The ballot measure, called Proposition Public Safety, requires a simple majority for passage.

Currently, those who shop in the city pay about 8.85 cents per $1 for sales tax. If the increase is approved in April, the sales tax rate would increase to 9.85 cents per dollar.

“We will decrease the city’s real estate property tax by 50 percent if the proposition passes,” Hixson said. “If you paid $800 to the city of Pevely in real estate property tax, the next year you’d pay $400.”

Hixson said the sales tax increase will bring in an additional $800,000 in revenue each year, and the city would lose about $400,000 annually by reducing the real estate tax, netting the city an extra $400,000.

“The (additional) money will be used for overall public safety – more officers, the number to be determined; better equipment, including police cars; better guns. Also, things you would not necessarily think of, like better paint for the roads.”

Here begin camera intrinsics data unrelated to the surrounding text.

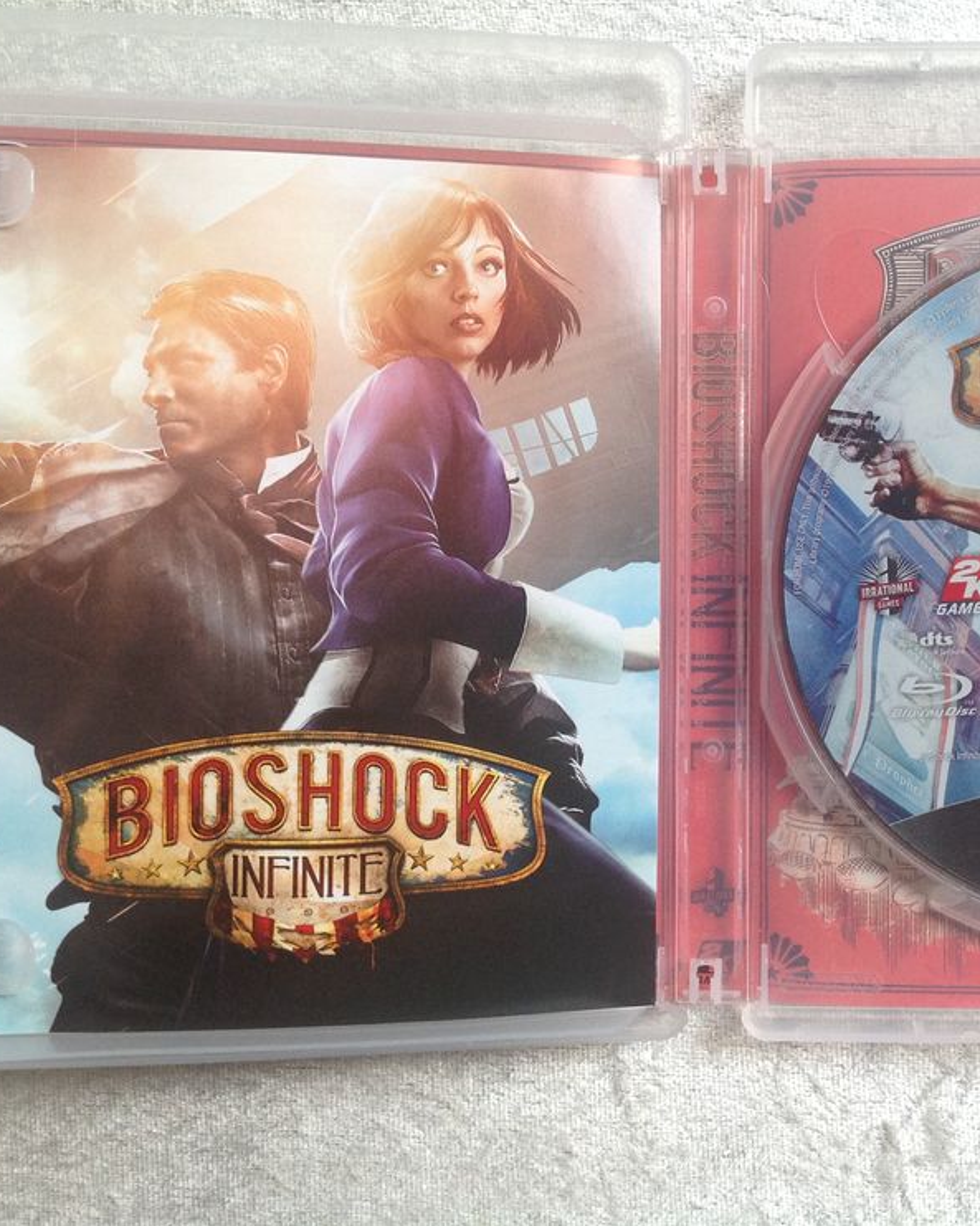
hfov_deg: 32.3
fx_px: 1669
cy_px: 611
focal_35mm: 46
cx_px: 697
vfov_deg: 40.3
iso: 100
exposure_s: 1/120
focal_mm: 4.28
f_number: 2.4
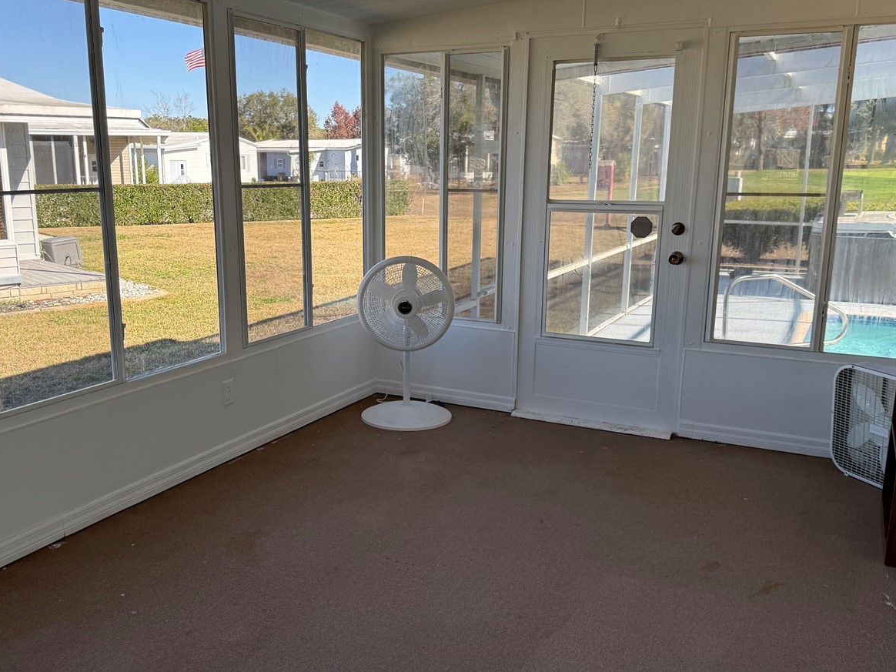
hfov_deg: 55.3
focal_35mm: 33
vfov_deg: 42.9
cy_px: 350
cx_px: 415
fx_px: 854
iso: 100
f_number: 1.78
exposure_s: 1/1005
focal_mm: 6.76
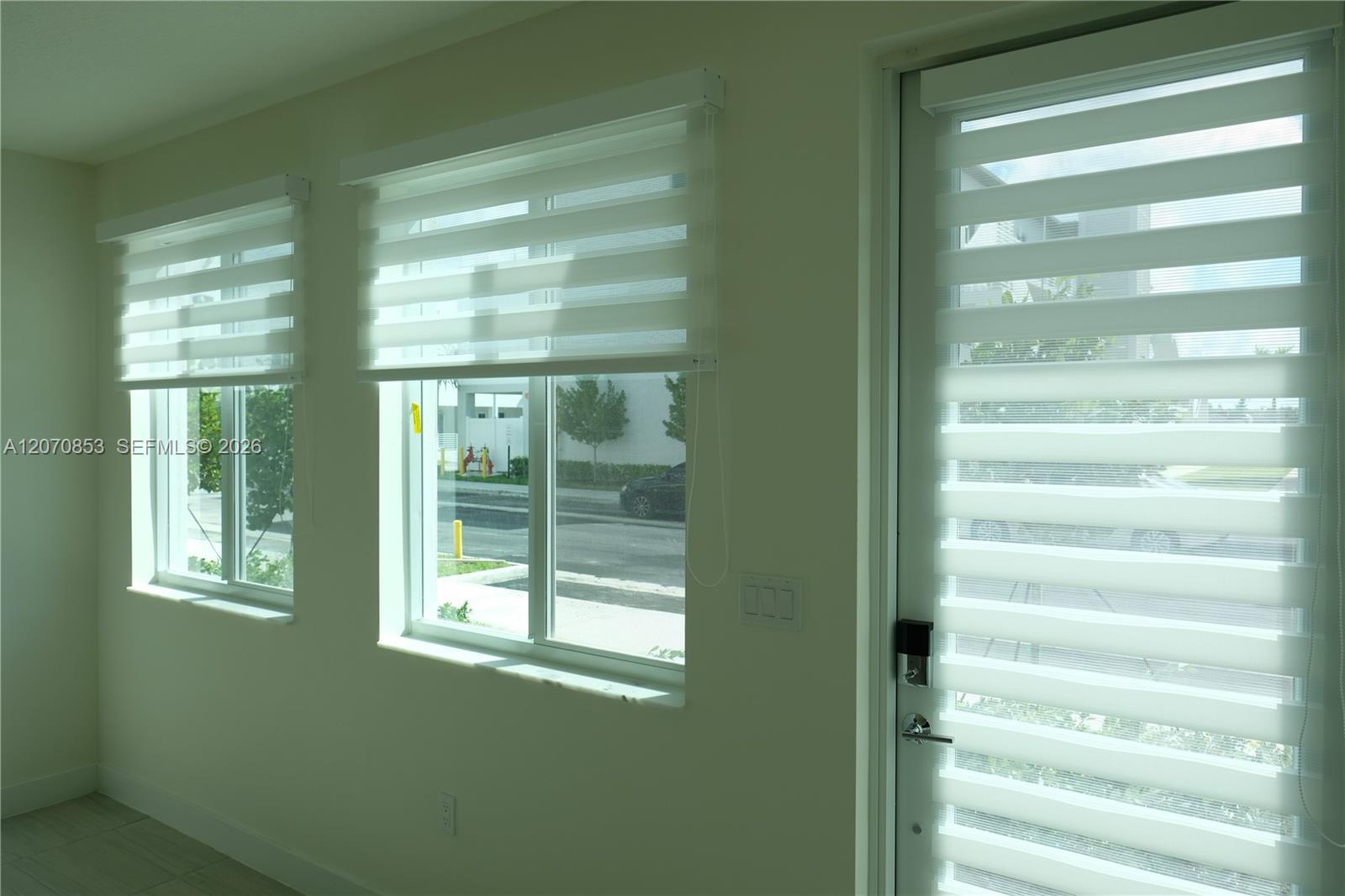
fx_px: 896
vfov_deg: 53.1
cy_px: 448
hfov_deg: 73.8
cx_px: 672
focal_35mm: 24
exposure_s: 1/200
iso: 200
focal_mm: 16
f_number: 5
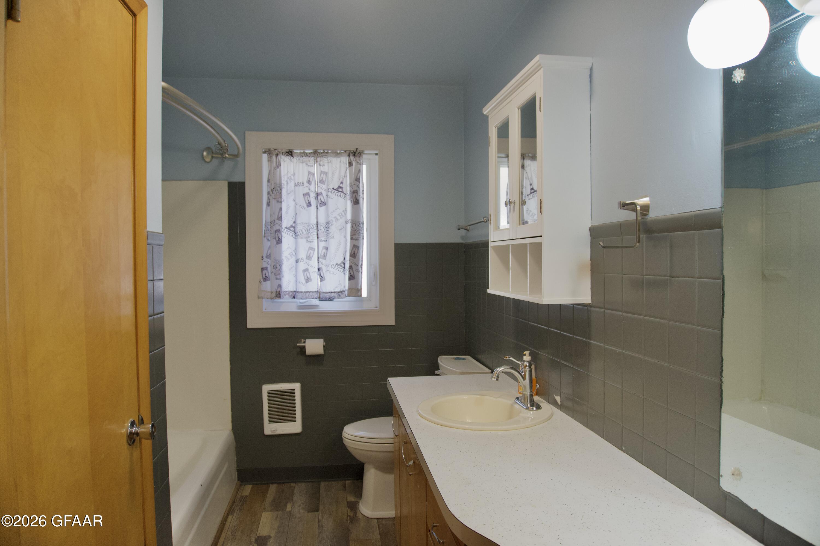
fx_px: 547
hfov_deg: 73.7
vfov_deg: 53.1
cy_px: 273
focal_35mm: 24
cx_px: 410
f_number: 4
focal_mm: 16
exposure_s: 1/160
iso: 1000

The city’s portion of the sales tax is 2.5 cents, and the rest goes to the state, county and other taxing entities. The state gets 4.225 percent, the county receives 1.6215 percent and the Joachim-Plattin Ambulance District gets 0.5 percent.

Pevely’s portion of the sales tax would increase to 3.5 percent of the 9.85 percent overall sales tax if the measure is passed.

The proposition reads, “Should the city of Pevely, Missouri reduce the property tax rate by fifty percent from its current rate and impose an additional citywide sales tax of one percent for the purpose of funding law enforcement for the city of Pevely?”

Hixson said that by increasing the sales tax and lowering the real estate tax, people who live outside the city but who benefit from services the city provides would help pay for those services.

“Eighty percent of our sales tax comes from non-Pevely residents,” he said. “So, this would 100 percent benefit every resident of Pevely. The visitors benefit by the services Pevely provides.”

The Pevely Board of Aldermen voted 7-0 on Nov. 20, 2023, to place the measure on the ballot. One board seat has been vacant since summer 2023.